On May 10, 2026, The Guardian published an analysis detailing the multiple hazards facing U.S. President Donald Trump as he prepares for a summit with Chinese President Xi Jinping. The piece, titled "Tehran, Taiwan, trade … what are the hazards facing Trump on Xi summit tightrope?", outlines three distinct pressure points: Iran's nuclear program, the status of Taiwan, and the ongoing trade war. Each issue carries the potential for escalation, and each demands a response from a leader who has built his brand on unpredictability.
This moment is a textbook illustration of Chapter 14 of "The Deep Edge" — Risk Management. The chapter's central thesis is counterintuitive: the danger is not risk itself, but the absence of it. A leader who tries to eliminate all risk ends up paralyzed, reactive, and ultimately more vulnerable. The deep leader, by contrast, learns to calculate, embrace, and navigate risk as a strategic asset.
What the framework says
Chapter 14 argues that conventional risk management is a trap. Most organizations — and most leaders — treat risk as something to be minimized or hedged away. They build buffers, diversify portfolios, and avoid confrontation. But in a world of exponential change, this approach guarantees obsolescence. The deep leader understands that risk is not the enemy; it is the raw material of advantage.
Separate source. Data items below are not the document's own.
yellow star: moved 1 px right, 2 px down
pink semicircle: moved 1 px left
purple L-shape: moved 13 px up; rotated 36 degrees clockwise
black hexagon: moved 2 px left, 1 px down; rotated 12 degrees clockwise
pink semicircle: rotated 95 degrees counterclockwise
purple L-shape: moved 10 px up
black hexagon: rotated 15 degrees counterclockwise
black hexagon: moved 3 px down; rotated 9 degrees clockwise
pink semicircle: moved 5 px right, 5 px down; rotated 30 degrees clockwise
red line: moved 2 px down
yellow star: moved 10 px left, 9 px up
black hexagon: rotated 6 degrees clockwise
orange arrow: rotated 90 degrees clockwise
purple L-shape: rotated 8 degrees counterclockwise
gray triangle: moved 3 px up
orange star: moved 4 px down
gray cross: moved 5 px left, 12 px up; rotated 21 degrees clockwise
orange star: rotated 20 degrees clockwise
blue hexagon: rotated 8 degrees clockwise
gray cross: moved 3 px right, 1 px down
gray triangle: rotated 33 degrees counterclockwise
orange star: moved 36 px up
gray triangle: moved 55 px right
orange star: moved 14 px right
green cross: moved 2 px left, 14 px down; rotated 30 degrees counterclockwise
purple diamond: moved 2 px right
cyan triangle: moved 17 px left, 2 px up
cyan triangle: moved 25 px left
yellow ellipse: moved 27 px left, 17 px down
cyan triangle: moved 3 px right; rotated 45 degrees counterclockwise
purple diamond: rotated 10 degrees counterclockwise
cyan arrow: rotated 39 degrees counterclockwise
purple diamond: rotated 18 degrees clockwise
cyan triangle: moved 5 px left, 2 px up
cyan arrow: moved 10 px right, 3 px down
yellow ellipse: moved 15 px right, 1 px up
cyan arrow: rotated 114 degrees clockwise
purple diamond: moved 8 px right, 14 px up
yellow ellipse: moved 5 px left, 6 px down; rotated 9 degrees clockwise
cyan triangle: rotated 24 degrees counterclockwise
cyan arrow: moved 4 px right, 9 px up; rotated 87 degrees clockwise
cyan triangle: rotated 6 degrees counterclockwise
The framework distinguishes between three types of risk: avoidable risk (operational failures that can be designed out), strategic risk (calculated bets that define the future), and existential risk (threats that, if realized, end the game). The deep leader focuses on the second category. They do not seek risk for its own sake, but they recognize that without strategic risk, there is no strategic return. The chapter's core insight: "The danger is not risk — it is the absence of risk."
What the leader did
Based on the published account, Trump is approaching the Xi summit not by trying to minimize the hazards, but by leaning into them. The Guardian notes that each of the three issues — Tehran, Taiwan, trade — is a potential flashpoint. Yet Trump has not sought to defuse any of them in advance. Instead, by reported accounts, he is keeping all three on the table as negotiating leverage. This is not recklessness; it is a calculated embrace of strategic risk.
Consider the Taiwan issue. A conventional risk-averse leader might issue a vague statement to avoid provocation. Trump, according to the analysis, has maintained an ambiguous posture that keeps Beijing uncertain. On trade, rather than offering concessions to reduce tension, he has reportedly signaled willingness to escalate further. On Iran, he has not backed away from the maximum-pressure campaign. In each case, the move is not to reduce risk, but to own it — to make the other side bear the uncertainty. This is the deep leader's playbook: transform risk from a liability into a weapon.
"The danger is not risk — it is the absence of risk." — Chapter 14, The Deep Edge
What you can take
The lesson for senior executives in the Middle East is direct. Whether you are navigating geopolitical tensions, technological disruption, or internal transformation, the instinct to de-risk is strong. But the deep leader resists it. Here are three concrete takeaways from this chapter, applied to the Trump-Xi case:
- Audit your risk portfolio. Categorize every major risk as avoidable, strategic, or existential. If you have no strategic risks on your list, you are not leading — you are managing.
- Embrace ambiguity as leverage. Trump's posture on Taiwan is deliberately unclear. In your negotiations, do not rush to clarify every position. Uncertainty is a tool, not a failure.
- Reframe risk as a signal. A high-risk move tells your counterpart that you are serious. When Trump keeps trade escalation on the table, he signals resolve. Use strategic risk to communicate commitment, not just to hedge outcomes.
The Trump-Xi summit is a live case study in risk management as the deep leader practices it. The hazards are real — Tehran, Taiwan, trade — but the leader who tries to eliminate them will lose before the game begins. As Chapter 14 reminds us, the question is not how to avoid risk, but how to make it work for you. That is the edge.